Records from a collection:

┄┄┄┄┄┄

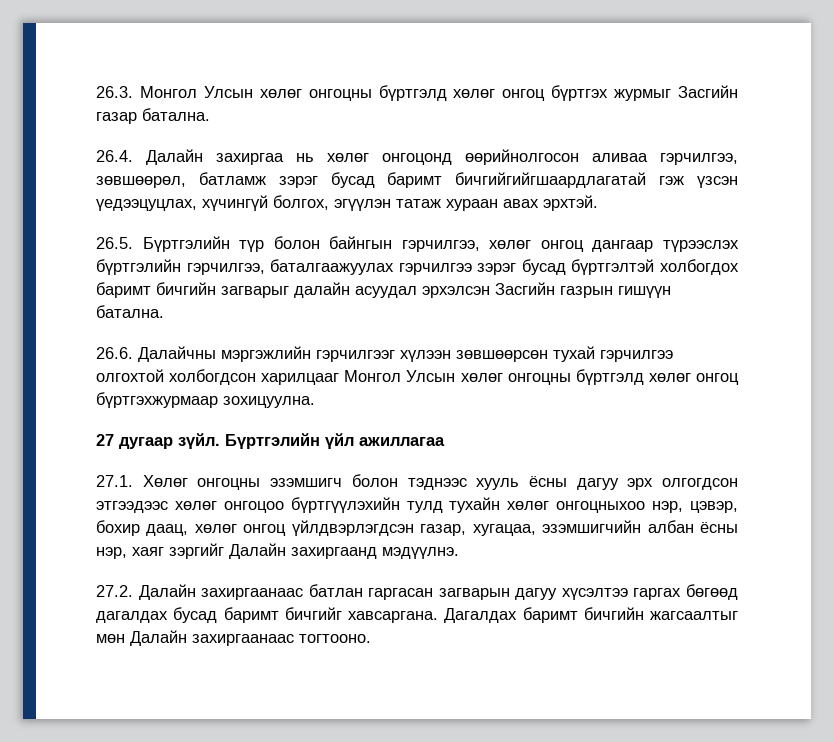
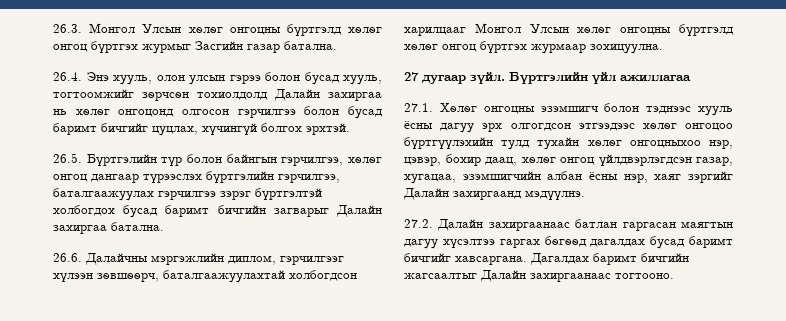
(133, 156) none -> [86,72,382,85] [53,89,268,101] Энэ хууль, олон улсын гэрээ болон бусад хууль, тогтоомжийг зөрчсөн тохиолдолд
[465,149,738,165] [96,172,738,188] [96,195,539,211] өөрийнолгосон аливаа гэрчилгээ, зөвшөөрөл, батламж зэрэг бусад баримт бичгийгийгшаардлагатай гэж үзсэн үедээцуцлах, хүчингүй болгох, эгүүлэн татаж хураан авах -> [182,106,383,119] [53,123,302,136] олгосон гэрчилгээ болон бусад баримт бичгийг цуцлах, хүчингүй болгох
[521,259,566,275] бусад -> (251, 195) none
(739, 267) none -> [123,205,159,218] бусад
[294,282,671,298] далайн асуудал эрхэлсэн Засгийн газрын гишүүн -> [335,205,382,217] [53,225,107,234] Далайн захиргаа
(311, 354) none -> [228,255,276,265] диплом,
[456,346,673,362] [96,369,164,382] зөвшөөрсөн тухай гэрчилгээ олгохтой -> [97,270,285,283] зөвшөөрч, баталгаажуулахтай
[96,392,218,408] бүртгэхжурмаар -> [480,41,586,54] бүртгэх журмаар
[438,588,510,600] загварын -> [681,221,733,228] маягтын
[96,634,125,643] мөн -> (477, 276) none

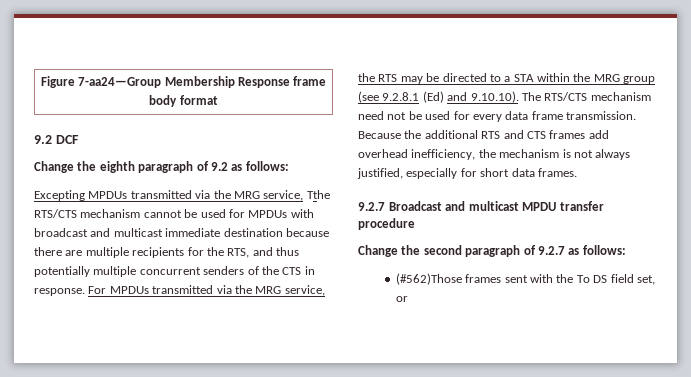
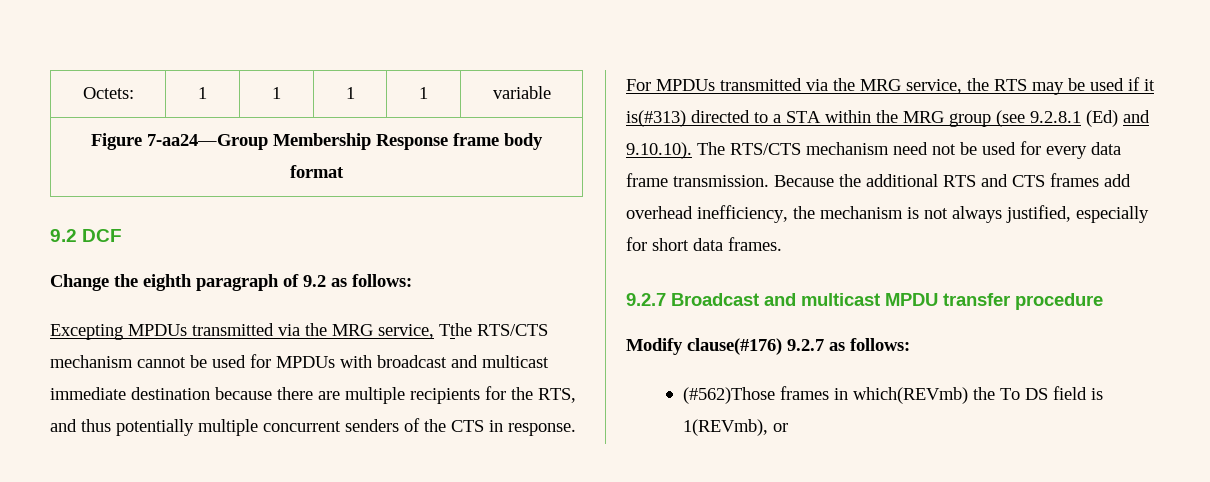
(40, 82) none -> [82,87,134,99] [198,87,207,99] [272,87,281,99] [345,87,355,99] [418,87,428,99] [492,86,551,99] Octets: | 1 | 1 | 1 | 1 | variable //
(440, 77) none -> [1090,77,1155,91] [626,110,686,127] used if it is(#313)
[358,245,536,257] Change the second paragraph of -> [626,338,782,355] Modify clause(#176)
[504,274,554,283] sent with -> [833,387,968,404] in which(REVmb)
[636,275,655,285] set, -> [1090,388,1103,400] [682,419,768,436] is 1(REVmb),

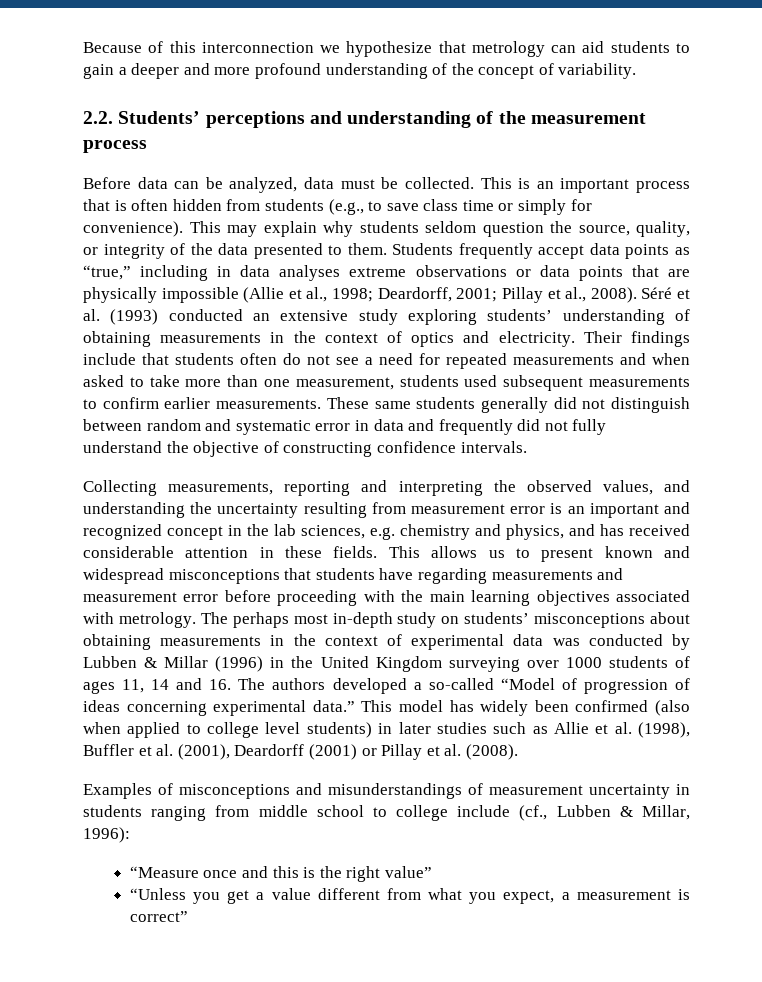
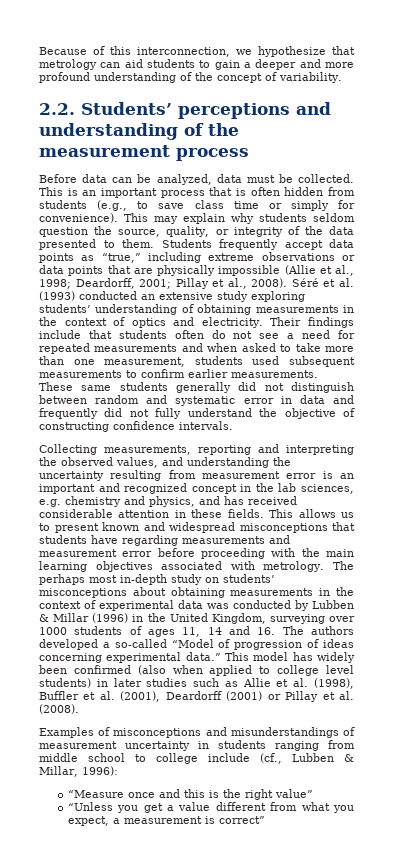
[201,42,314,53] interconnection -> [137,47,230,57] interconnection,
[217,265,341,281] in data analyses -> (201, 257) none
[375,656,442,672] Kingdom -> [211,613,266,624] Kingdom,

┄┄┄┄┄┄

— PROBLEM TO SOLVE —
Going through the data above, return each line with the word "болон".

— REPLY TO THE EXERCISE —
(133, 156) none -> [86,72,382,85] [53,89,268,101] Энэ хууль, олон улсын гэрээ болон бусад хууль, тогтоомжийг зөрчсөн тохиолдолд
[465,149,738,165] [96,172,738,188] [96,195,539,211] өөрийнолгосон аливаа гэрчилгээ, зөвшөөрөл, батламж зэрэг бусад баримт бичгийгийгшаардлагатай гэж үзсэн үедээцуцлах, хүчингүй болгох, эгүүлэн татаж хураан авах -> [182,106,383,119] [53,123,302,136] олгосон гэрчилгээ болон бусад баримт бичгийг цуцлах, хүчингүй болгох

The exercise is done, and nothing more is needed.